Perto do palácio de cristal é simples, quente, bem mais quente. Mas, rico de histórias, de esperanças, de despedidas, de conversas em luz fraca, ao som de pássaros, sapos, vento nas árvores e chuva nas telhas. Casa sem forro e por isso, toda chuva era canção. Música alta dançada no chão de cimento. Canção leve de amor, solitária, de um tempo em que voltei, em nova viagem. Novamente, mercado e feira. Conversei com as pessoas e revi lugares e bancos de praça, salões de baile da adolescência, sorrisos de amigos, risadas na noite lembrando que, no fundo, no fundo, somos eternos iniciantes, eternos seres de sonho, alma, descoberta e aventura. Quanto tempo! E continuo sendo a mesma menina do alpendre, abrigada nas telhas nuas, na música, no sempre desejo de recomeçar.
Meu alpendre:
E percorro essas paredes abertas para o verde como quem trilha, caminha em mim, passeia em mim, toca em mim, profundamente e distante.
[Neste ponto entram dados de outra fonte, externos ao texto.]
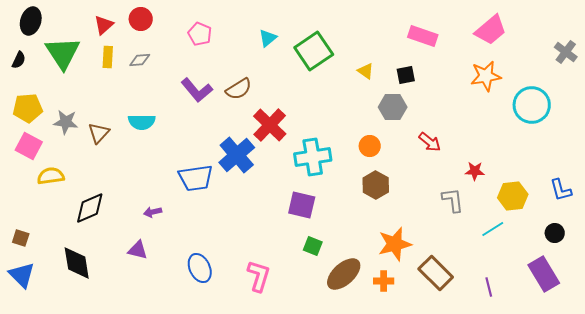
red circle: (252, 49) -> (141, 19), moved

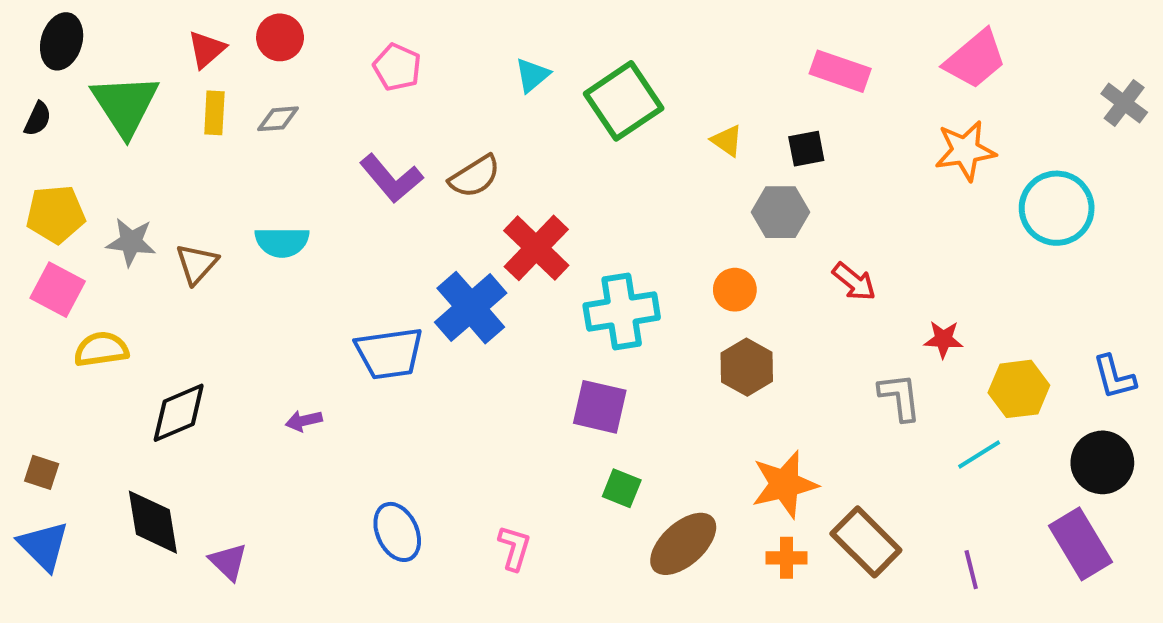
black circle: (555, 233) -> (1102, 462), size x1.6
purple triangle: (138, 250) -> (228, 562), moved, turned 30
pink L-shape: (259, 276) -> (514, 548), size x0.7
orange cross: (384, 281) -> (786, 558), moved

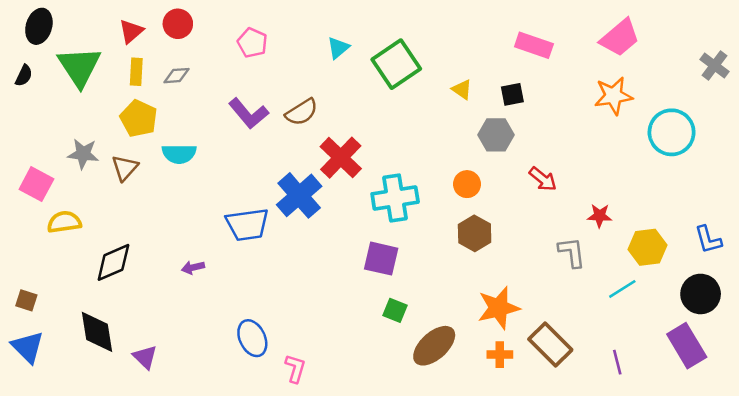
yellow pentagon: (56, 214) -> (139, 118), moved, turned 30
pink L-shape: (514, 548) -> (295, 368), moved

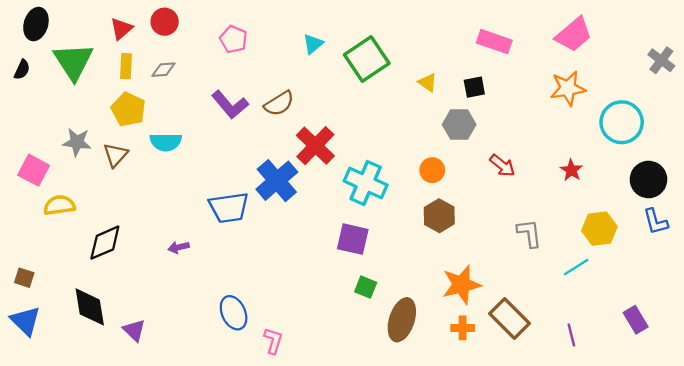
cyan cross: (395, 198) -> (366, 183), turned 33
red star: (600, 216) -> (571, 170), moved, turned 30
black circle: (701, 294) -> (648, 179), moved
brown ellipse: (434, 346) -> (402, 320), turned -30
purple rectangle: (687, 346) -> (636, 320), size x0.7

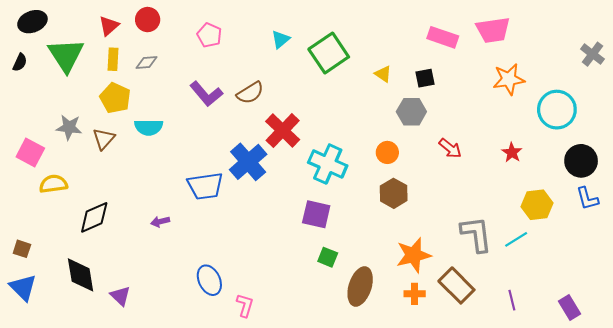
black ellipse: (36, 24) -> (32, 22), turned 52
pink trapezoid: (574, 35) -> (493, 30), moved, turned 32
gray L-shape: (529, 233) -> (476, 234), moved, size x1.4
purple rectangle: (636, 320) -> (569, 307), moved

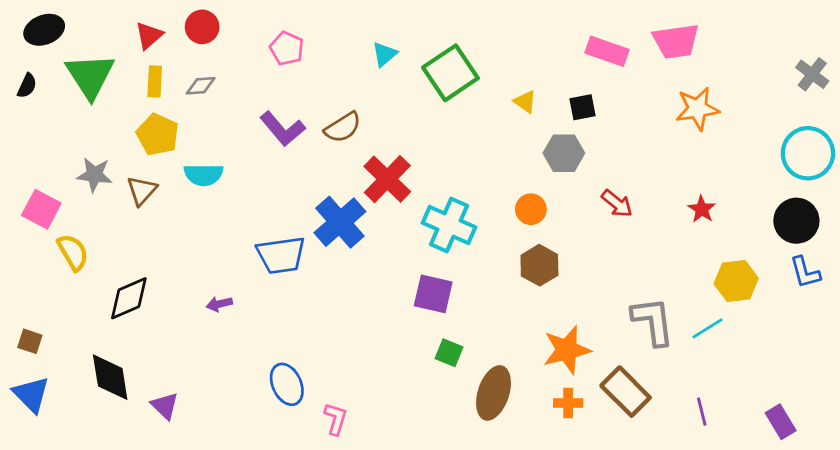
cyan circle: (557, 110) -> (808, 153), moved
yellow semicircle: (53, 184) -> (73, 252), turned 68

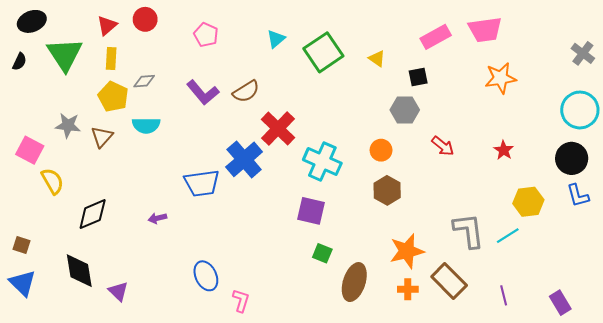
pink rectangle: (607, 51) -> (436, 37), turned -48
gray diamond: (201, 86) -> (144, 81), moved
yellow triangle: (525, 102) -> (377, 58), moved

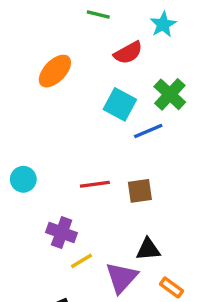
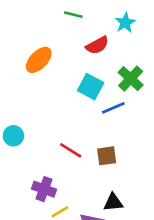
cyan circle: (23, 179) -> (13, 136), moved
red line: (95, 184) -> (71, 150), turned 40

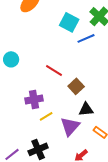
brown square: (107, 156) -> (76, 86), moved, turned -35
purple cross: (44, 189) -> (34, 99), turned -30

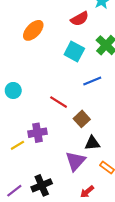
blue line: (86, 38) -> (92, 81), moved
yellow line: (46, 116) -> (17, 145), moved

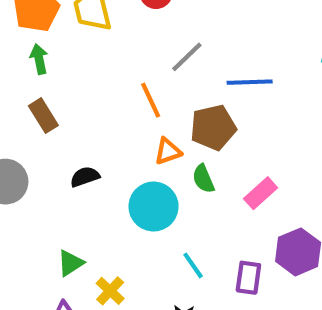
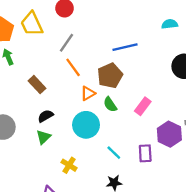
gray line: (187, 57) -> (67, 43), moved
brown rectangle: (43, 116) -> (37, 85), moved
green triangle: (71, 263) -> (44, 137), moved
yellow cross: (110, 291) -> (69, 165), moved

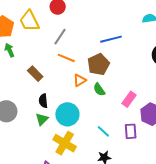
orange line: (73, 67) -> (66, 58), turned -30
pink rectangle: (143, 106) -> (129, 99), moved
black semicircle: (46, 116) -> (43, 101), turned -64
cyan circle: (86, 125) -> (67, 114), moved
yellow cross: (69, 165) -> (65, 143), size x1.6

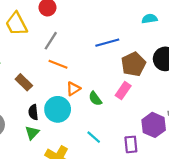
brown pentagon: (98, 64) -> (133, 64), moved
pink rectangle: (129, 99) -> (123, 91), moved
cyan circle: (67, 114) -> (58, 109), moved
cyan line: (103, 131) -> (94, 137), moved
Sinto uma falta bonita e orgulho do que fui. Fecho os olhos e quase escuto a música, danço comigo mesma – alma... Alma que me abraça forte, me consola e deixa meu coração me guiar, de novo. Entre os castelos que a menina tímida cria, desenha em florestas que um dia existiram. Entre as linhas do palácio que dedilho, buscando o som do mundo. Entre as fendas de cimento e vento do meu alpendre, a certeza de que o abrigo que nasce em nós, que a saudade que vive em nós, que a ternura que mora em nós é o que nos salva do desalento, da injustiça, do medo, da desesperança. Castelos, palácios, alpendres. Lugares nossos. Lugares sagrados. Templos de nós, onde por vezes deitamos, exaustos e felizes. Onde sempre voltamos, em desenho, em música, em luz ou simplesmente, em som de início de chuva na telha, aviso que a alma vai ser lavada e secada no varal da vida, ao vento.
[Maria Amelia Mano escreve no Blog Rua Balsa das 10 às terças]
Sim, maga Amélia, nos perdemos de nós mesmos e nos re-encontramos naqueles lugares imaginários mas bem reais que fomos colecionando, curiosos, sensíveis, leves e felizes, ao longo da vida. E uma vida que fez a busca consciente do que perdura dentro do coração, é uma vida que vale a pena viver.
ResponderExcluirNa expressão do sutil, que poucos apreendem, está a poesia do coração e do beijo. No contato nunca trivial com os Outros, os simples, tímidos, e invisíveis, descobrimos castelos de transformação.
Obrigado pelo texto e obrigado pelo que nos lembras: que somos aquilo que fomos amando e curtindo ao longo da vida.
Amélia, querida, Larissa me disse que para onde vamos carregamos nossa casa. Lendo seu texto pude entender melhor o que ela queria dizer. Em breve vou levar minha casa para Paraíba.